Molly and I attended the first of a two-part Alternative Insemination Program orientation at our local LGBT-friendly healthcare provider. We chose to go to them for a couple of reasons. They are certainly cheaper than a fertility clinic, but they only do natural inseminations; they don’t do anything with fertility drugs, but at this point we have no reason to believe that Molly will have any problems with infertility. Also, we’ve both heard good things about the office, and they have a brand new facility that seems really nice.
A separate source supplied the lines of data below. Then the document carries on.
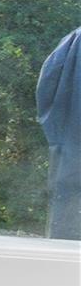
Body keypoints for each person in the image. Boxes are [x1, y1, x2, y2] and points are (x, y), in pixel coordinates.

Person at [38, 27, 81, 241]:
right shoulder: (74, 41)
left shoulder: (73, 40)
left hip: (71, 155)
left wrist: (59, 140)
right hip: (71, 151)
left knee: (66, 239)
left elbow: (46, 92)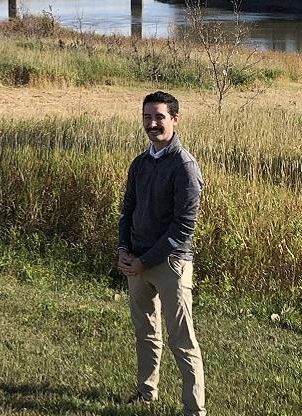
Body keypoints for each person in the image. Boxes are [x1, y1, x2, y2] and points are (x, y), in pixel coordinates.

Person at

This first session covered most of the basics of AI, including how to chart cycles, methods of selecting donors and ordering sperm, various methods of insemination (at home vs. in-office), success rates, and legal issues.

Before attending the second part of the orientation, Molly must have charted her cycles for at least three months, using basal body temperature (BBT) and ovulation predictor kits (OPK). This will allow them to more accurately estimate a window of time when ovulation should occur, which determines when to set up potential insemination appointments. So, she stopped her contraceptive and will start to chart her cycles.

They gave us a list of tests that need to be done to get medical clearance before we can do the first insemination. Since insurance should pay for these tests, if ordered by her primary care physician, and the results are only good for a year, we’ve decided to wait a few months before getting these tests done (when it will be closer to the time we do the first insemination). We’ve decided that September will be the first month we inseminate; that way, the baby won’t (or shouldn’t) be born much before I graduate from veterinary school in May 2010.